Lord Southerton! L’un des pairs les plus riches d’Angleterre! Je ne pouvais en croire mes oreilles. Et puis, tout à coup, je réfléchis au laps de temps qui s’était écoulé, depuis son décès.

– Lord Southerton serait donc mort à peu près à l’époque de mon accident?

– Il est mort le même jour…

Summers me regarda fixement. Très perspicace, il avait certainement deviné la véritable nature de mon «accident». Il s’arrêta un moment, comme s’il attendait de moi une confidence, mais je ne voyais pas ce que je gagnerais à ébruiter un scandale de famille.

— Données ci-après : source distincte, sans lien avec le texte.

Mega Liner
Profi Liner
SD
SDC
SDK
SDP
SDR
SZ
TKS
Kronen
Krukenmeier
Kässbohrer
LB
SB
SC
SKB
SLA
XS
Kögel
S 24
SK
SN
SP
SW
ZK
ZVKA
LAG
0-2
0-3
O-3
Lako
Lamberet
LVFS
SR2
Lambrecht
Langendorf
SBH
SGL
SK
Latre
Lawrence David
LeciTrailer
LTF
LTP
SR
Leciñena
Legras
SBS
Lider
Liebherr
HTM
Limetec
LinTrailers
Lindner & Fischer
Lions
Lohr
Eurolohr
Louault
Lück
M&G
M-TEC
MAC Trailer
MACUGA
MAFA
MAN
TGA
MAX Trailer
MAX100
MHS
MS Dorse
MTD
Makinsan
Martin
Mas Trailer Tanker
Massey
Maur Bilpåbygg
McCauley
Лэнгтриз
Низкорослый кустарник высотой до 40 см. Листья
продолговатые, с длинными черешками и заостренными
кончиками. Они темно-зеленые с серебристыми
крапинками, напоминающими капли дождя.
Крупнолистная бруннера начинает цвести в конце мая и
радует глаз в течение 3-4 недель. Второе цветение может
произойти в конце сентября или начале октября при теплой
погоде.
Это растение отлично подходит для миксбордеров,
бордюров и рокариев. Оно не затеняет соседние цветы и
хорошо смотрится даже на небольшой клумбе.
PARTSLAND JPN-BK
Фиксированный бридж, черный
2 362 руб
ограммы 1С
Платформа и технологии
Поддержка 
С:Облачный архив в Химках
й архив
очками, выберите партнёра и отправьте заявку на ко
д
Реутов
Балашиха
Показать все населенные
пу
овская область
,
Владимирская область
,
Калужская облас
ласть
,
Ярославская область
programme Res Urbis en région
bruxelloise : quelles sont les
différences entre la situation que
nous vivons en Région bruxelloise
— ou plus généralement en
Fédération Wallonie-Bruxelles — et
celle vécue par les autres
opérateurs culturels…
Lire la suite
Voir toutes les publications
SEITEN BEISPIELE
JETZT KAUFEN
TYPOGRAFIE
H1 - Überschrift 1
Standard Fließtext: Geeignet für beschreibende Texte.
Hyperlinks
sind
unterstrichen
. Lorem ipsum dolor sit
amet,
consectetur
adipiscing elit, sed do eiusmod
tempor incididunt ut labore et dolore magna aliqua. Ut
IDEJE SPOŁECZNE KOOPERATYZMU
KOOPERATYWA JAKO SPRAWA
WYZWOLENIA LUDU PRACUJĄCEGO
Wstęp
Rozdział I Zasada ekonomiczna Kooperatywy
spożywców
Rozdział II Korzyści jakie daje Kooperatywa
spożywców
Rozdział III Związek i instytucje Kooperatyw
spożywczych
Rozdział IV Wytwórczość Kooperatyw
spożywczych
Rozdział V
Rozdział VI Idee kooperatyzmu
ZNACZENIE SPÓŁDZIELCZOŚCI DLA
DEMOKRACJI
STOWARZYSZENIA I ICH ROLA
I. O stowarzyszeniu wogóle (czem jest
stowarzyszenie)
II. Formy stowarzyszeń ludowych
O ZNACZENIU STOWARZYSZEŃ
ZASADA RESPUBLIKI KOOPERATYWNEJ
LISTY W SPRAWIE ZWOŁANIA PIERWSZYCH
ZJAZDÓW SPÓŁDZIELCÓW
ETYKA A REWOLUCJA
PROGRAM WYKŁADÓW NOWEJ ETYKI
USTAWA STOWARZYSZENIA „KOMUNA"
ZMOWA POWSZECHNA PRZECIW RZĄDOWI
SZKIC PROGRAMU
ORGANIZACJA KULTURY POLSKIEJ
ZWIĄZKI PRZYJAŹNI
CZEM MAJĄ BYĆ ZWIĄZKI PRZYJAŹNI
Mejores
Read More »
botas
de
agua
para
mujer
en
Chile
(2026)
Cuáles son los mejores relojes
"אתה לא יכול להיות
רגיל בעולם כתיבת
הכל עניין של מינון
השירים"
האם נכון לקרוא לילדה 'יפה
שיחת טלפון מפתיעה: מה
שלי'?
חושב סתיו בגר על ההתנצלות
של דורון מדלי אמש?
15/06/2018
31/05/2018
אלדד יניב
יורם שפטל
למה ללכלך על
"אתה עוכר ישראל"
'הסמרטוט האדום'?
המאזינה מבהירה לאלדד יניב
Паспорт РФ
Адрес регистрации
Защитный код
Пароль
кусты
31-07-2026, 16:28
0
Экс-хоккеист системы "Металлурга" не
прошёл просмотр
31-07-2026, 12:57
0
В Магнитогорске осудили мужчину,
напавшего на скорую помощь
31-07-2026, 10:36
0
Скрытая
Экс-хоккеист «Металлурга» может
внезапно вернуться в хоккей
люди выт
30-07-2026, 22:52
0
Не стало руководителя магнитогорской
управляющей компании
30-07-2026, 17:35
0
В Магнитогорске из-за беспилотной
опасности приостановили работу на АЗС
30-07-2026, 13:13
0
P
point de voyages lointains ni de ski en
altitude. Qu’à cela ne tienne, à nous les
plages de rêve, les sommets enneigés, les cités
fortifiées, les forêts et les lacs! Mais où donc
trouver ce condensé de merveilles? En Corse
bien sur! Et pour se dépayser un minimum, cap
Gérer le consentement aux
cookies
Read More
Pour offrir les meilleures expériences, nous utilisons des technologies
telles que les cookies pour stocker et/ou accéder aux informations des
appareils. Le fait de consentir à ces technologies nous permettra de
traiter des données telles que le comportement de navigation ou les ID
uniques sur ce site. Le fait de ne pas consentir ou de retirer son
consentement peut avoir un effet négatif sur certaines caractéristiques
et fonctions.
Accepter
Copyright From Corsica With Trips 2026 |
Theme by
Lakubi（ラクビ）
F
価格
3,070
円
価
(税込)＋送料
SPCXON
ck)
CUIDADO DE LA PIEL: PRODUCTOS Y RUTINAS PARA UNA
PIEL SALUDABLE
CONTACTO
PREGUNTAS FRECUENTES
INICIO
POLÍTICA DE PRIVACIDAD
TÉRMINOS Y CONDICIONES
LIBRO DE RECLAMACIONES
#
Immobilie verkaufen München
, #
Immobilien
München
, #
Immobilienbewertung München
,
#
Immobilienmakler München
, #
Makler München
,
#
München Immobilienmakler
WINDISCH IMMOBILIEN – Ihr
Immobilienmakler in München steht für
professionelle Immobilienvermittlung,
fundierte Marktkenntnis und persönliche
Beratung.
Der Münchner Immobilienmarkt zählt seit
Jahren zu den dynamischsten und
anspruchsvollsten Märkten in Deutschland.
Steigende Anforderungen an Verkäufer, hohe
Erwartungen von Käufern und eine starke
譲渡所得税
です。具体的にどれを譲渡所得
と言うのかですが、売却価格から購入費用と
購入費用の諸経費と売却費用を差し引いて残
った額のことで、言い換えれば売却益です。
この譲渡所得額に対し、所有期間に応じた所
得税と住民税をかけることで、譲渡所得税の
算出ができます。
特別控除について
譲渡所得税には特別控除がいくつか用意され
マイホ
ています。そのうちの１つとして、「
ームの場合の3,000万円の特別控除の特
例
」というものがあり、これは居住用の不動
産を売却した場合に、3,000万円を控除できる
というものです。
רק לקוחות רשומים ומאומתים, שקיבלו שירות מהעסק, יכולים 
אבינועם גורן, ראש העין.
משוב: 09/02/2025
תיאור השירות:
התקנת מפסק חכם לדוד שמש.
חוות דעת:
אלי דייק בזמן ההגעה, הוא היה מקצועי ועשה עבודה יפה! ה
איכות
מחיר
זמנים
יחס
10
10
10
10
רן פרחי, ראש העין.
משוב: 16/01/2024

– … Oui, c’est une coïncidence étrange! reprit-il avec le même regard pénétrant. Vous savez naturellement que votre cousin Edward King venait immédiatement après vous dans l’ordre de la succession. Si donc vous aviez été dévoré à sa place par ce tigre ou je ne sais quelle bête féroce, ce serait lui qui serait aujourd’hui Lord Southerton, et pas vous.

– Sans aucun doute!

– Cette perspective l’avait sans doute grandement intéressé, ajouta Summers. J’ai appris par hasard que le valet de feu Lord Southerton était à sa solde, et qu’il lui envoyait régulièrement des télégrammes plusieurs fois par jour pour le tenir au courant de l’état de santé du malade. Cela se passait à l’époque où vous vous trouviez aux Greylands. N’était-il pas bizarre qu’il souhaitât tellement être informé, puisqu’il savait qu’il n’était pas l’héritier direct?

– Très bizarre! répondis-je. Et maintenant, Summers, si vous aviez la bonté de m’apporter mes factures et un nouveau carnet de chèques, nous pourrions commencer à mettre un peu d’ordre dans mes affaires.

[1] Sic. Nous retrouvons cette orthographe dans divers textes de la fin du XIXe ou du début du XXe tel que le Journal des Goncourt 1870. (Note du correcteur – ELG.)